- Purpose: obtains volumetric data of breast

= Automated whole-breast ultrasound =

Medical imaging technique

Automated whole-breast ultrasound (AWBU) is a medical imaging technique used in radiology to obtain volumetric ultrasound data of the entire breast.

== How it works ==
Similarly to the 3D ultrasound technique used for pregnant women, AWBU allows volumetric image data to be obtained from ultrasound sonography.

With automated whole-breast ultrasound, the ultrasound transducer is guided over the breast in an automatic manner. The position and speed of the transducer is regulated automatically, whereas the angle of incidence and the amount of pressure applied is set by the human operator. The entire breast is scanned in an automated manner, and the procedure yields volumetric image data of the breast.

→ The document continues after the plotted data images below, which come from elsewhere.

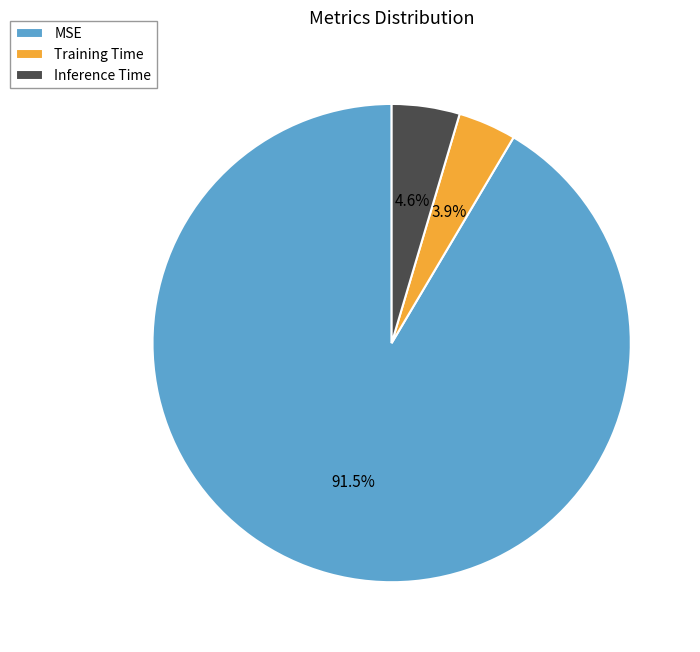

The Inference Time slice represents 17% of the pie. True or false?

False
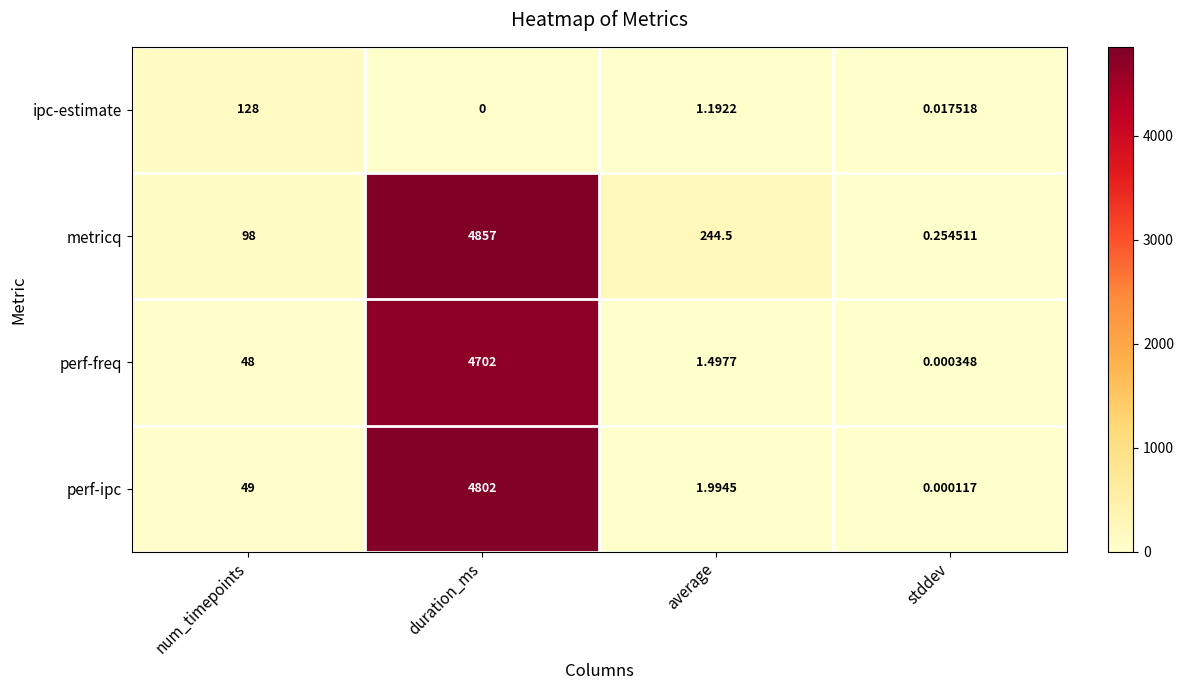

Which series has the widest spread of values?

metricq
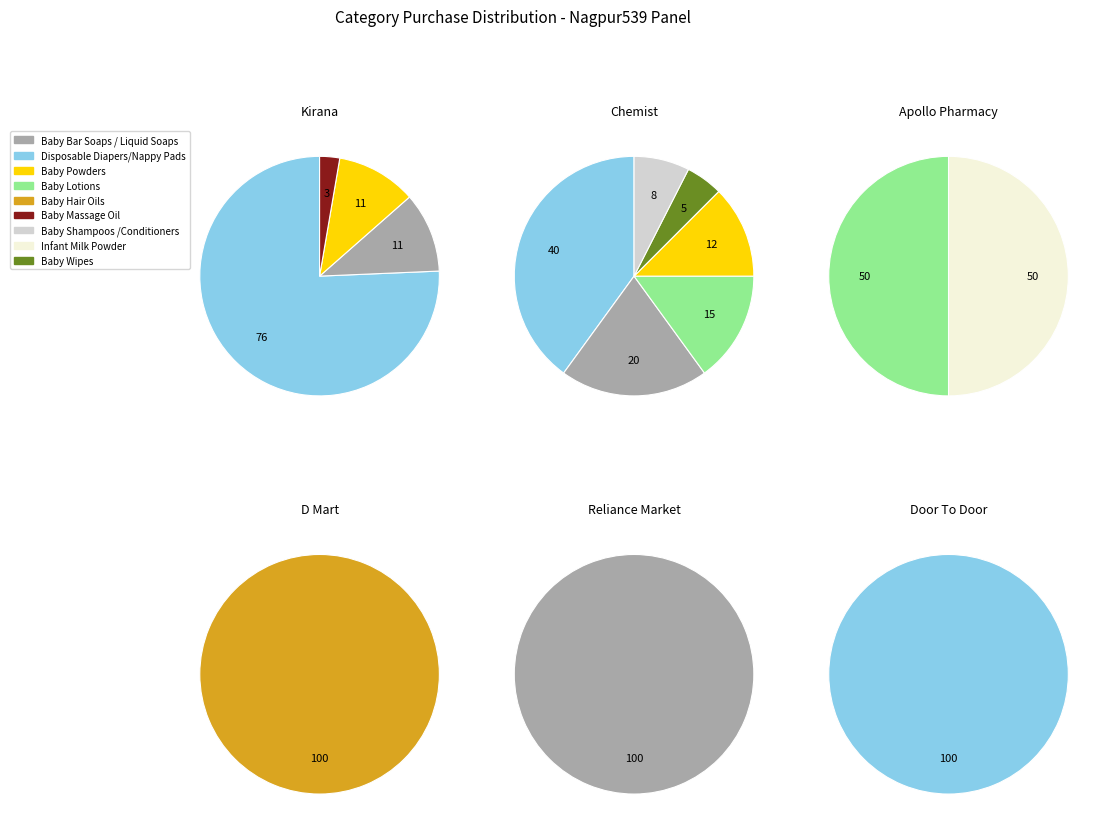

What percentage is NOT represented by Baby Bar Soaps / Liquid Soaps?

82.7%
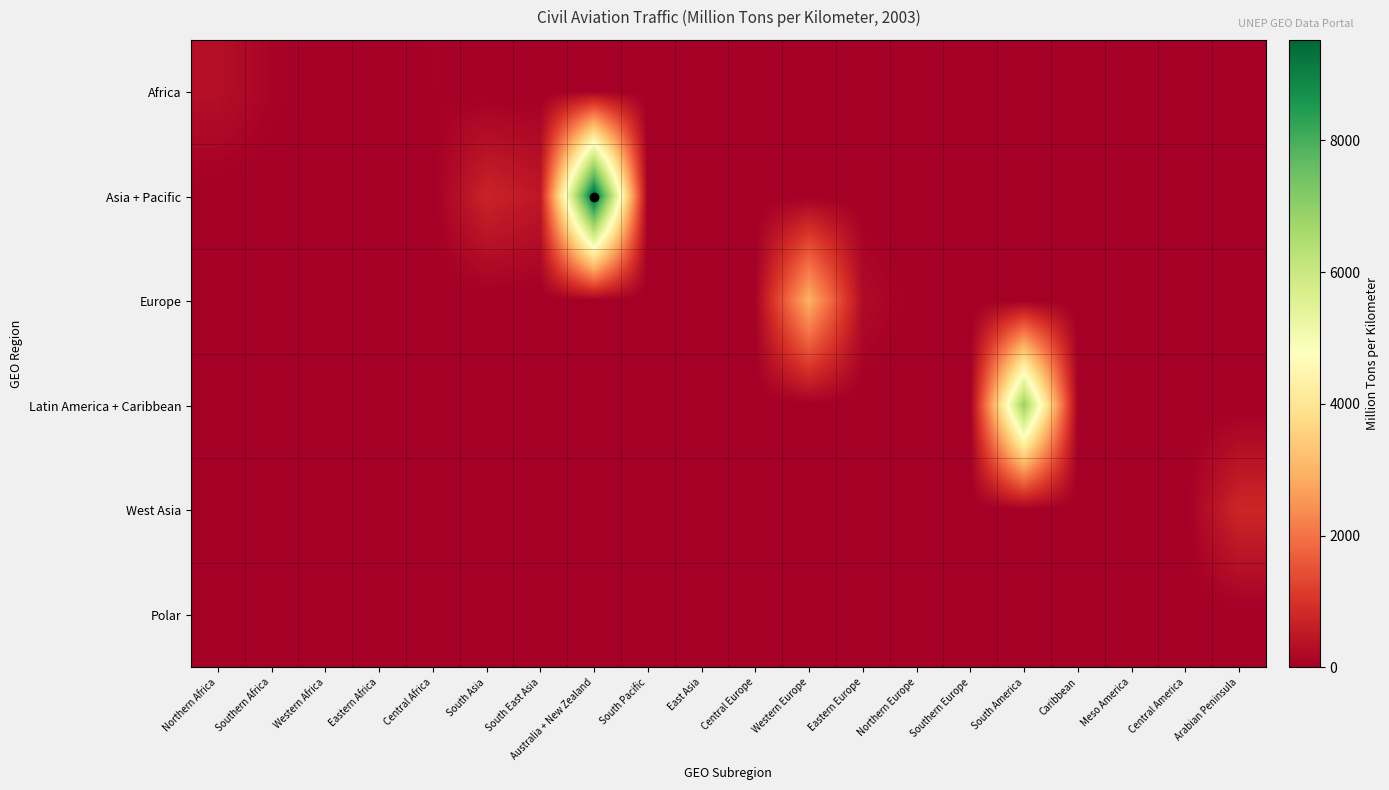

Between Northern Europe and South Pacific, which is larger?

Northern Europe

The resulting image data can be read at any convenient time by the radiologist, who is freed from performing the scan.

This allows selected scan planes to be visualized, and also allows the data to be displayed as a volumetric image.

== Applications ==
AWBU has been proposed as an additional cancer screening modality, in particular for women with dense breasts.

Studies have consistently shown an increased detection of breast cancer by supplementary ultrasound screening, compared to mammography alone.

== Comparison to hand-held ultrasound ==
AWBU offers advantages in terms of speed and standardization of ultrasound imaging, rendering the result largely independent of the skill of the operator. Furthermore, the position of any abnormality can be determined relative to the position of the nipple, allowing the same abnormality to be retrieved with precision in follow-up diagnostic procedures and also in biopsy interventions.

However, a number of AWBU techniques employ ultrasound transducers of lower frequency than hand-held ultrasound, resulting in lower spatial and contrast resolution. A disadvantage of AWBU imaging is that it captures static tissue features and does not show the dynamic images properties that can often be seen in images obtained from hand-held ultrasound devices.

== Research ==
There have been preliminary investigations into the use of AWBU for performing ultrasound-guided biopsy. Also, algorithms for (semi-)automatic evaluation of the acquired image data are under development.